The BigQuery export lives in your own Google Cloud project. Anyone querying it must have IAM access to that project — a much narrower and auditable population than “anyone with GA4 Viewer access to the property.” Google considers this sufficient privacy assurance to ship raw user-level data there without the reporting-layer suppression.

In practice: yes, you see individual user_pseudo_ids, but you do not see names, emails, or browsing history beyond what your own tagging captured.

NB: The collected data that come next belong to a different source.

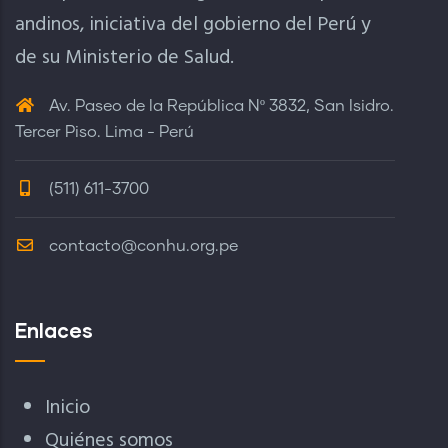
andinos, iniciativa del gobierno del Perú y
de su Ministerio de Salud.
Av. Paseo de la República Nº 3832, San Isidro.
Tercer Piso. Lima - Perú
(511) 611-3700
contacto@conhu.org.pe
Enlaces
Inicio
Quiénes somos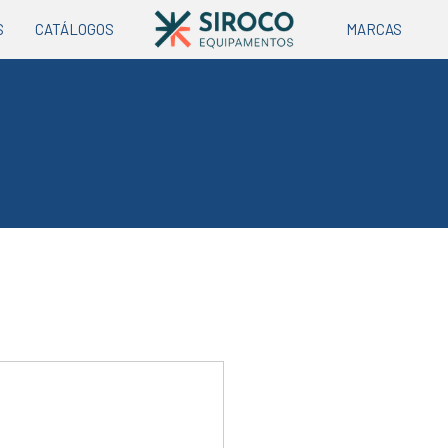
S
CATÁLOGOS
MARCAS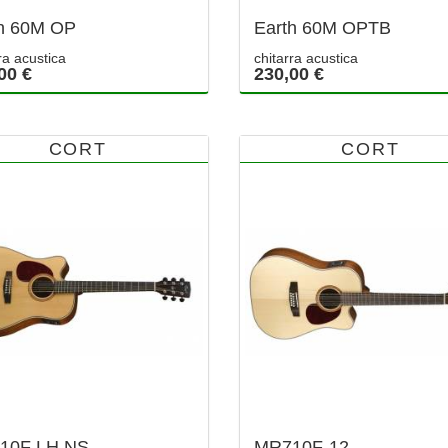
h 60M OP
Earth 60M OPTB
ra acustica
chitarra acustica
00 €
230,00 €
CORT
CORT
10F LH NS
MR710F-12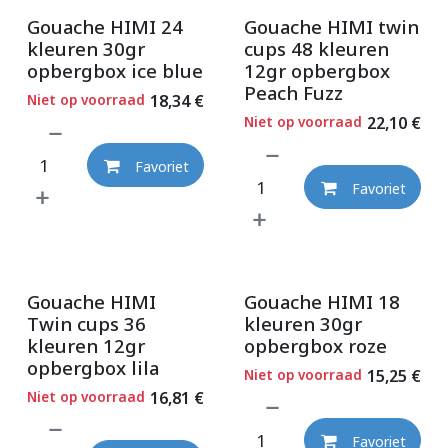
Gouache HIMI 24
Gouache HIMI twin
kleuren 30gr
cups 48 kleuren
opbergbox ice blue
12gr opbergbox
Peach Fuzz
Niet op voorraad
18,34
€
Niet op voorraad
22,10
€
Favoriet
Favoriet
Gouache HIMI
Gouache HIMI 18
Twin cups 36
kleuren 30gr
kleuren 12gr
opbergbox roze
opbergbox lila
Niet op voorraad
15,25
€
Niet op voorraad
16,81
€
Favoriet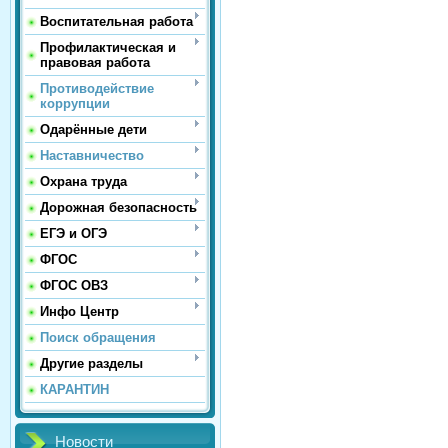
Воспитательная работа
Профилактическая и
правовая работа
Противодействие
коррупции
Одарённые дети
Наставничество
Охрана труда
Дорожная безопасность
ЕГЭ и ОГЭ
ФГОС
ФГОС ОВЗ
Инфо Центр
Поиск обращения
Другие разделы
КАРАНТИН
Новости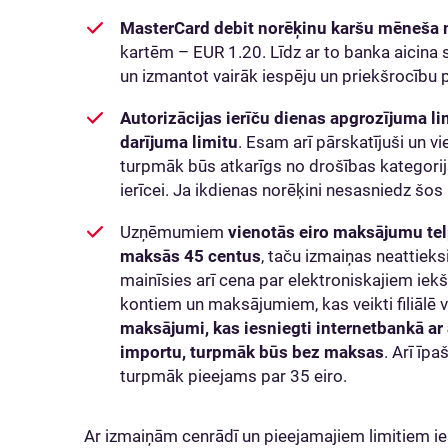
MasterCard debit norēķinu karšu
mēneša 
kartēm – EUR 1.20. Līdz ar to banka aicina s
un izmantot vairāk iespēju un priekšrocību
Autorizācijas ierīču dienas apgrozījuma l
darījuma limitu
. Esam arī pārskatījuši un vi
turpmāk būs atkarīgs no drošības kategorijas
ierīcei. Ja ikdienas norēķini nesasniedz šos 
Uzņēmumiem
vienotās eiro maksājumu tel
maksās 45 centus
, taču izmaiņas neattiek
mainīsies arī cena par elektroniskajiem ie
kontiem un maksājumiem, kas veikti filiālē v
maksājumi, kas iesniegti internetbankā ar
importu, turpmāk būs bez maksas
. Arī īp
turpmāk pieejams par 35 eiro.
Ar izmaiņām cenrādī un pieejamajiem limitiem i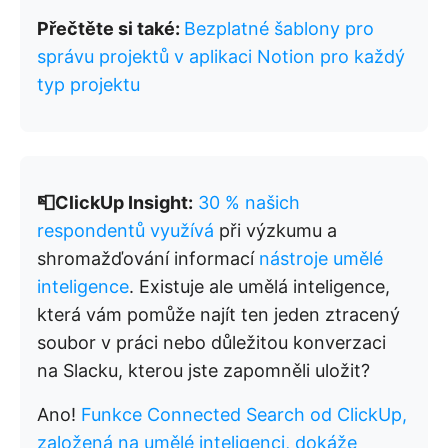
Přečtěte si také:
Bezplatné šablony pro
správu projektů v aplikaci Notion pro každý
typ projektu
📮ClickUp Insight:
30 % našich
respondentů využívá
při výzkumu a
shromažďování informací
nástroje umělé
inteligence
. Existuje ale umělá inteligence,
která vám pomůže najít ten jeden ztracený
soubor v práci nebo důležitou konverzaci
na Slacku, kterou jste zapomněli uložit?
Ano!
Funkce Connected Search od ClickUp,
založená na umělé inteligenci, dokáže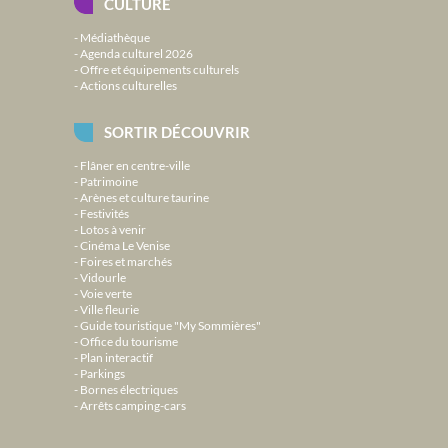
CULTURE
Médiathèque
Agenda culturel 2026
Offre et équipements culturels
Actions culturelles
SORTIR DÉCOUVRIR
Flâner en centre-ville
Patrimoine
Arènes et culture taurine
Festivités
Lotos à venir
Cinéma Le Venise
Foires et marchés
Vidourle
Voie verte
Ville fleurie
Guide touristique "My Sommières"
Office du tourisme
Plan interactif
Parkings
Bornes électriques
Arrêts camping-cars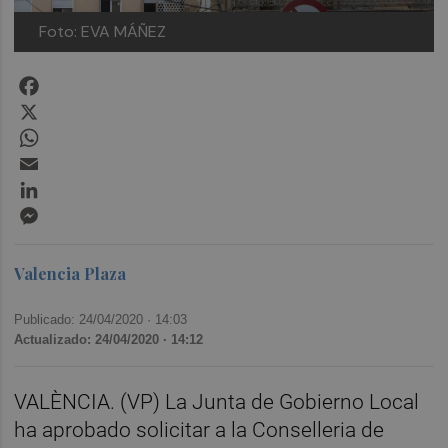
Foto: EVA MÁÑEZ
Facebook
X
WhatsApp
Email
LinkedIn
Messenger
Valencia Plaza
Publicado: 24/04/2020 ·
14:03
Actualizado: 24/04/2020 · 14:12
VALÈNCIA. (VP) La Junta de Gobierno Local
ha aprobado solicitar a la Conselleria de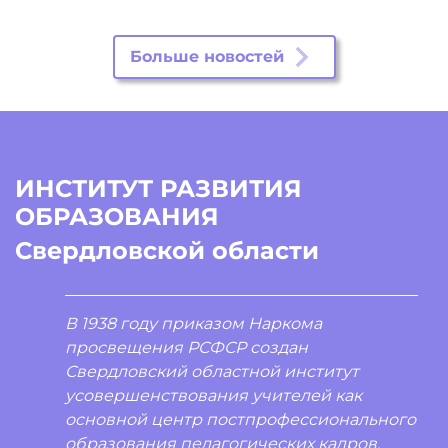
Больше новостей
ИНСТИТУТ РАЗВИТИЯ
ОБРАЗОВАНИЯ
Свердловской области
В 1938 году приказом Наркома
просвещения РСФСР создан
Свердловский областной институт
усовершенствования учителей как
основной центр постпрофессионального
образования педагогических кадров.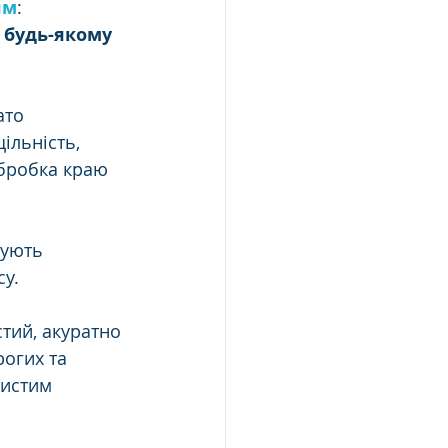
ям
: 
 будь-якому 
ато 
ільність, 
обробка краю 
нують 
су.
 
тий, акуратно 
огих та 
бистим 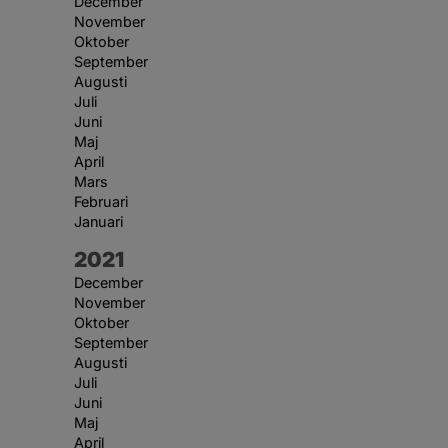
December
November
Oktober
September
Augusti
Juli
Juni
Maj
April
Mars
Februari
Januari
År:
2021
December
November
Oktober
September
Augusti
Juli
Juni
Maj
April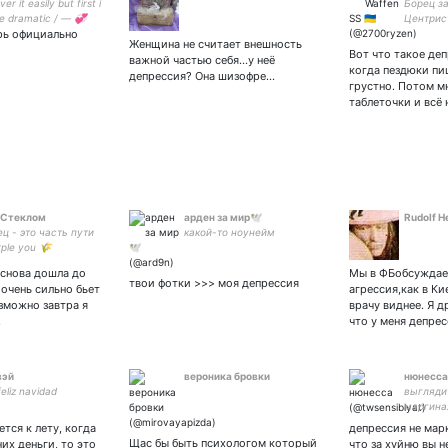
over it easily but first i
Борец з
e dramatic / — 💞
Центрист
рь официально
радикал
Женщина не считает внешность
#superst
Вот что такое деп
важной частью себя...у неё
когда пездюки пи
депрессия? Она шизофре…
грустно. Потом м
таблеточки и всё
 Стеклом
арден за мир🕊
Rudolf H
ец - это часть пути
какой-то ноунейм
rple you 🌾
мная к
 снова дошла до
Мы в ФБобсуждаем
есным✨ 714747179
твои фотки >>> моя депрессия
 очень сильно бьет
агрессия,как в Ки
 щитпост 🌾 (юп
зможно завтра я
врачу виднее. Я д
…
что у меня депрес
вэй
вероника бровки
нюнесса
liz navidad
выглядит
маргина
спроси э
ется к лету, когда
депрессия не мар
диагноз 
Щас бы быть психологом который
них деньги, то это
что за хуйню вы н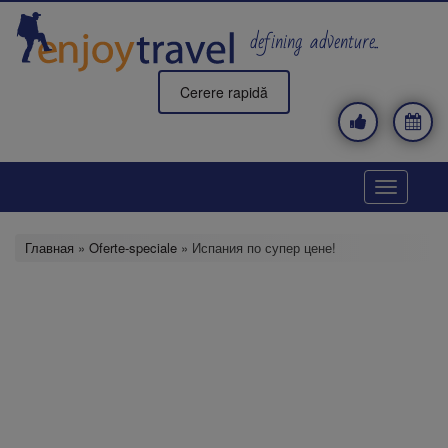
Перейти
к
defining adventure..
основному
содержанию
Cerere rapidă
Toggle
navigatio
Главная
»
Oferte-speciale
» Испания по супер цене!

If turning off Google signals is not an option but thresholding is hurting reports:

  • Broaden date ranges for segmented reports. Instead of day-level, look at 7-day or 28-day rolling windows.
  • Drop the least-load-bearing dimension from a segment. Often a single filter (e.g., “Device: Tablet”) is the one that pushes the segment below threshold.
  • Move demographic analysis to BigQuery. Pipe aggregated results into Data Studio after you have aggregated away from individual users.
  • Use audiences rather than filters for recurring analysis. Audience memberships are less suppressed than on-the-fly filtered reports.
  • Consider User ID hygiene. If User ID is only set for a subset of users, demographic combinations tend to be smaller; ensuring User ID is set consistently helps the user count in each cohort.

The data is in BigQuery. It is also in the Data API at the row level where it is not suppressed. The UI is the most conservative surface; it is not the only surface.

Thresholding is not related to your implementation. Changing events, adding dimensions, or fixing consent-mode coverage does not raise segments above the threshold — only broadening the segment does. Do not spend engineering time on this.

A row with (data not available) is a row with some suppressed count greater than zero but below threshold. Summing visible rows and declaring a total will understate reality. Either aggregate in BigQuery or widen the segment.

GA4 reports in standard views are generally not sampled. Explorations on very large queries can be sampled. Thresholding and sampling are different: sampled results show an approximate value, thresholded cells show no value. The banner at the top of a report indicates sampling; thresholding has no dedicated banner.

If thresholding suddenly increases without a property-config change, look at consent metrics. Less consent → smaller queryable cohort → more suppression. This is often the answer when a GDPR enforcement action or a CMP redesign preceded the change.